Le Premier ministre du gouvernement de Tripoli, qui n'est pas reconnu par la communauté internationale, et une délégation américaine se trouvaient dans l'hôtel au moment de l'attaque mais ont pu être évacués par les services de sécurité. Selon l'organisation SITE, qui surveille les activités des islamistes sur internet, l'attaque a été revendiquée par un groupe qui se dit affilié à l'Etat islamique (EI). Ce groupe dit avoir voulu venger la mort d'Abou Anas al Libi, soupçonné d'avoir participé à l'organisation des attentats d'Al Qaïda en 1998 contre les ambassades des États-Unis en Tanzanie et au Kenya. Al Libi est mort au début du mois dans un hôpital de New York, quelques jours avant l'ouverture de son procès. Il avait été capturé par les forces spéciales américaines en octobre 2013 dans la capitale libyenne et avait été amené aux États-Unis pour y être jugé. Les autorités de Tripoli, elles, mettent en cause d'anciens partisans de Mouammar Kadhafi qui voulaient, selon elles, assassiner le Premier ministre Omar al Hassi. Celui-ci se trouvait au 22e étage de l'immeuble mais a pu être évacué sain et sauf.
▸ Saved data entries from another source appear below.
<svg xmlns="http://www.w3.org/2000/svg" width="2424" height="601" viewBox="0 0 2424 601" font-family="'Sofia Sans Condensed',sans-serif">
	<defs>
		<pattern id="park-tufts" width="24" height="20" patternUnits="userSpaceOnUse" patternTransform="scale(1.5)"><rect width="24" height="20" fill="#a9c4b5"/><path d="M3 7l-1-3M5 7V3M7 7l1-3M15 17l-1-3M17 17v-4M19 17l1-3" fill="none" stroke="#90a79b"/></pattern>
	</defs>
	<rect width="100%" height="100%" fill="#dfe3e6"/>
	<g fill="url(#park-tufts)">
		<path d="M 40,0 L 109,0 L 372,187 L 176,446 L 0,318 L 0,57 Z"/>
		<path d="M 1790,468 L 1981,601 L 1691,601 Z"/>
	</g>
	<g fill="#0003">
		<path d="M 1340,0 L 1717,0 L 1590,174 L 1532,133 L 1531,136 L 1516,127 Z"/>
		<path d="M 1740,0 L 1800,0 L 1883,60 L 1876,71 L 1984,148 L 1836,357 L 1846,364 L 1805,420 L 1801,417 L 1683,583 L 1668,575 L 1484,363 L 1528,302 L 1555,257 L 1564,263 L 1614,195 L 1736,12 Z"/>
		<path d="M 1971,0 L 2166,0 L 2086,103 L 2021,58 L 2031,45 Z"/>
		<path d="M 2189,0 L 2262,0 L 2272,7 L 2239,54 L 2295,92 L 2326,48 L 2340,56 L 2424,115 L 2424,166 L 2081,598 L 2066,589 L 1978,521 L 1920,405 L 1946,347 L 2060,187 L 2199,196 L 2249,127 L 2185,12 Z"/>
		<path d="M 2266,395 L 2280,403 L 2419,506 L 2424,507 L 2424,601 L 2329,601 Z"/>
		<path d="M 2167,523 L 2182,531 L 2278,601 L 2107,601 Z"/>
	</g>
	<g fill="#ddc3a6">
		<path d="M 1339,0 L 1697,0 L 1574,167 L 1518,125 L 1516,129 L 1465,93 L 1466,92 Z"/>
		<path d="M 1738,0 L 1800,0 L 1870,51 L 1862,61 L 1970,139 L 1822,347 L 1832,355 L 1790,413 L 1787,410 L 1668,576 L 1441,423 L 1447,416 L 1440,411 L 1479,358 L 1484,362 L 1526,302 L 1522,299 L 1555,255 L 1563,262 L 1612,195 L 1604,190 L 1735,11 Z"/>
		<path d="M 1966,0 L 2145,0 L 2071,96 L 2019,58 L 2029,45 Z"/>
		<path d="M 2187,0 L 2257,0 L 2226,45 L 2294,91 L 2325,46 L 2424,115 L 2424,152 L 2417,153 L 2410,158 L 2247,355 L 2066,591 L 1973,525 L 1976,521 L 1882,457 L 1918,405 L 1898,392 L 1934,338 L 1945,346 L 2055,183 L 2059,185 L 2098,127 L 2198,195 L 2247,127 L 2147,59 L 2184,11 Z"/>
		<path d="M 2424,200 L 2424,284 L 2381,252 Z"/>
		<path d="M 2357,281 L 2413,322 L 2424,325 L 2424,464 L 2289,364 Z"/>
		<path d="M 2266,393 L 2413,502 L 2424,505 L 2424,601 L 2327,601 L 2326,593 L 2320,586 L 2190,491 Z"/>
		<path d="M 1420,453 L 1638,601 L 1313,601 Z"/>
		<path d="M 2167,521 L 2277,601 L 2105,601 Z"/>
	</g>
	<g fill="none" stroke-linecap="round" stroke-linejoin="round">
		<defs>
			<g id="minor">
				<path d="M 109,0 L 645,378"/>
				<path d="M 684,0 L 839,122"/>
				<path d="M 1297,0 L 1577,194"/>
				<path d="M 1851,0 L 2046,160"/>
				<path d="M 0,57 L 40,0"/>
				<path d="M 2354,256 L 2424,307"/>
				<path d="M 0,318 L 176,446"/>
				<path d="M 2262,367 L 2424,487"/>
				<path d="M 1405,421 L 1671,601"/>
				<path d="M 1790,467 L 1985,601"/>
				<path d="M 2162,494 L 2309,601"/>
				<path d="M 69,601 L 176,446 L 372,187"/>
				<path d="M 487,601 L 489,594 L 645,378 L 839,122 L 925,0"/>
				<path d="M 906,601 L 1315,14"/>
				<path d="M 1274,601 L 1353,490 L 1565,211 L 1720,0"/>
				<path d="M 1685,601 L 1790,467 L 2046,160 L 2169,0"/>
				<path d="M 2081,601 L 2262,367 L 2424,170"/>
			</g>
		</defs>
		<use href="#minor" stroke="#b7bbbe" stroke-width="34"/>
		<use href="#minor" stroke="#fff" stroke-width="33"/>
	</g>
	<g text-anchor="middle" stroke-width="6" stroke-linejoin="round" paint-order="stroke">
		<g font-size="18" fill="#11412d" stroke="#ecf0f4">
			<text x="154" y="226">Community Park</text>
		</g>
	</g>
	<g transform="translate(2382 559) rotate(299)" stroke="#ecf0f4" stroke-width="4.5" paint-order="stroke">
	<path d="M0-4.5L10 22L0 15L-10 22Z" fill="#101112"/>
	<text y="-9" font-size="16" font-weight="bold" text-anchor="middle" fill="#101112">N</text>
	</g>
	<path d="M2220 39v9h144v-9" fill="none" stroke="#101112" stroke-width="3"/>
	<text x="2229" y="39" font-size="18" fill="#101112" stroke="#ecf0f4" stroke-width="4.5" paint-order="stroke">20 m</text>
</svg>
En plus des trois gardes tués par la voiture piégée et des quatre étrangers abattus, un agent de sécurité a également trouvé la mort. La Libye est dirigée depuis cet été par deux gouvernements rivaux, l'un établi à Tripoli après la prise de contrôle de la capitale en août dernier par la milice "Aube libyenne", l'autre installé dans l'Est et reconnu par la communauté internationale.